Pressemitteilung: AStA-Forderungen zur Wohnsituation

Datum der Veröffentlichung:Mittwoch 5.10.2016

AStA-Forderungen zur untragbaren Wohnsituation im Rhein-Main Gebiet

Die aktuelle Situation auf dem Wohnungsmarkt im Rhein-Main Gebiet ist kaum tragbar. Geringverdienende aus den Städten zu drängen, kann und darf nicht die Lösung sein. Derzeit werden in Frankfurt von den 60.901 Studierenden nur 4.379, also 7,19 Prozent, mit Wohnheimplätzen abgedeckt.

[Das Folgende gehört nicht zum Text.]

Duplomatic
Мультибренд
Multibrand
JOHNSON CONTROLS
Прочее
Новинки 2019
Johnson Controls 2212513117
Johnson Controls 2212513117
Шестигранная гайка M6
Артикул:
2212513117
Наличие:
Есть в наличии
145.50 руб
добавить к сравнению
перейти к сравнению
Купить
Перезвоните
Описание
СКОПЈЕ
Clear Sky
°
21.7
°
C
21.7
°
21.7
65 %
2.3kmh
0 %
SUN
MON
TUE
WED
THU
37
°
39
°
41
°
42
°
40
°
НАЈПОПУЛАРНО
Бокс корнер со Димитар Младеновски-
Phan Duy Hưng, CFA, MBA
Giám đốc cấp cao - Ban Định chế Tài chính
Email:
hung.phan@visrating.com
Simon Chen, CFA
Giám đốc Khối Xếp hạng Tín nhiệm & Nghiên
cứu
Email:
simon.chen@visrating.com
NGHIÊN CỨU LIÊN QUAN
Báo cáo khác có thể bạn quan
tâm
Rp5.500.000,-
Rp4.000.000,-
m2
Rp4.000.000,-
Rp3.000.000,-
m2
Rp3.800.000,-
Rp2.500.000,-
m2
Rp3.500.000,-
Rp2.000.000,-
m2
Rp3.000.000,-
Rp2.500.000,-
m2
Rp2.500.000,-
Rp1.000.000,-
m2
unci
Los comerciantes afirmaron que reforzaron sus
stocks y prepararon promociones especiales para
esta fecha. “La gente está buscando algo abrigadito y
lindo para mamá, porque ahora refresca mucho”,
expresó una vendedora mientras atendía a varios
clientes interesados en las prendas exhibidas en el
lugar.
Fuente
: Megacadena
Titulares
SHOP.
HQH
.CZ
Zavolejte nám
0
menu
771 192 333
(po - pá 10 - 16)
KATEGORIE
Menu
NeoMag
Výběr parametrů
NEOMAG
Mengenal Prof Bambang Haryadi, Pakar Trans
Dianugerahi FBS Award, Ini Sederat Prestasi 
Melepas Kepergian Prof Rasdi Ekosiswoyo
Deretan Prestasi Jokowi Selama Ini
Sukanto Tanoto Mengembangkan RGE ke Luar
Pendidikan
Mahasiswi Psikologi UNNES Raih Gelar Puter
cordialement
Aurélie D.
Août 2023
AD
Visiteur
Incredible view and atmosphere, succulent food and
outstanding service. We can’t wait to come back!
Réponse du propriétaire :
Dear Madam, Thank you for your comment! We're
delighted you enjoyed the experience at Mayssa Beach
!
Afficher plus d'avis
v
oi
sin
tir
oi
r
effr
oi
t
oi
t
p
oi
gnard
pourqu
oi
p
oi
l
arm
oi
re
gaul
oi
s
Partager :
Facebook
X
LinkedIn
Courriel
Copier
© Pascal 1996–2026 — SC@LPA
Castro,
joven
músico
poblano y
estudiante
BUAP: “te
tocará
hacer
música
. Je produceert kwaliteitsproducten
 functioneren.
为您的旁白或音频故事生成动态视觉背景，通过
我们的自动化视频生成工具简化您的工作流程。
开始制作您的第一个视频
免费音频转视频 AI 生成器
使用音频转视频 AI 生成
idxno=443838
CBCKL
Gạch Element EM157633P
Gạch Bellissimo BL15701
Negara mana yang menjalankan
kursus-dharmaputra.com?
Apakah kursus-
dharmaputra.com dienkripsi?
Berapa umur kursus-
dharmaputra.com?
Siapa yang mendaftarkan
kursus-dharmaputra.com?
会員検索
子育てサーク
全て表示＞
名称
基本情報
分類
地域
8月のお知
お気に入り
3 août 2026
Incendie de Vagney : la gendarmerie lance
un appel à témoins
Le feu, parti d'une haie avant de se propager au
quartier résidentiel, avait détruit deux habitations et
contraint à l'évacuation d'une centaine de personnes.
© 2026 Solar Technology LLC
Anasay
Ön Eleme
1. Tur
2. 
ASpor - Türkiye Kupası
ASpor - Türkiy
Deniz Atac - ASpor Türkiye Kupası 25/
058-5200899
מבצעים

Deshalb stellt der AStA Forderungen an die folgenden Akteur*innen: 

Stadt Frankfurt:

  • Zurzeit werden private Luxusapartments zum Teil mit städtischer Förderung gebaut. Das muss aufhören. Stattdessen müssen die städtischen Wohnungsbaugesellschaften selbst sogenannte Micro-Apartments für Geringverdienende und Studierende bauen. Der Mietpreis sollte der im Bafög-Satz vorgesehen Wohnpauschale entsprechen.
  • Die Quote für sozial geförderten Wohnraum muss deutlich erhöht werden. Das gilt nicht nur für öffentliche Wohnungsbaugesellschaften sondern auch für private.
  • In Frankfurt standen 2015 rund 1,25 Millionen m² Büroflächen leer. Deshalb muss leerstehender Büroraum in Wohnraum umgewidmet werden, um Platz für günstiges Wohnen zur Verfügung zu stellen.
  • Das Geld ist da: Knapp 12 Mio. Euro hat das Studentenwerk für den Bau von Wohnheimen zurückgelegt und angesichts der aktuellen Zinslage sind Darlehen attraktiv. Es fehlen jedoch Grundflächen. Die Stadt soll dem Studentenwerk deshalb zum Bau von Wohnheimen geeignete Liegenschaften in der Innenstadt vergünstigt oder Kostenfrei zur Verfügung stellen. Städtische Ausschreibungen zur Grundstückvergabe sollen stärker auf sozialen Wohnungsbau eingeschränkt werden. Außerdem soll die Stadt Umbauten durch das Studentenwerk, z.B. von Büroflächen finanziell fördern.

Land Hessen:

  • Die Förderung für Wohnheimplätzen des Studentenwerks muss deutlich erhöht und in Zukunft an die Studierendenzahlen geknüpft werden. 
  • Auch für Neubauten von Wohnheimen durch das Studentenwerk muss die Förderung durch das Land deutlich erhöht werden.

Bund:

  • Die Wohnpauschale im Bafög von aktuell 250€ soll an Mietspiegel des Studienortes gekoppelt werden.
  • Zusätzlich zum Land soll der Bund den Bau von Wohnheimen z.B. durch Förderprogramme finanzieren.

Studentenwerk:

  • Das Studentenwerk soll weniger auf private-public-partnership setzen und weniger Wohnräume anmieten [1]. Damit soll verhindert werden, dass die Wohnheime nach Ablauf der Mietfrist nicht verlängert werden und wegfallen. Stattdessen muss das Studentenwerk mehr eigene Wohnheime bauen bzw. kaufen.
  • Alte Wohnheime wie die Jügelstraße 1 sollen außerdem nicht vom Studentenwerk abgestoßen werden.

 

Wir appellieren an die Stadt Frankfurt, das Land Hessen und den Bund zusammen mit den Betroffenen einen runden Tisch zu bilden und gemeinsam dringend benötigte Lösungen auszuarbeiten.

 

 

 

[1]: Für das Betreiben des Wohnheims in der Sandhofstraße 3-5 muss das Studentenwerk Miete an die städtische Wohnungsbaugesellschaft ABG abführen, die wiederum Gewinne für die Stadt erwirtschaften muss.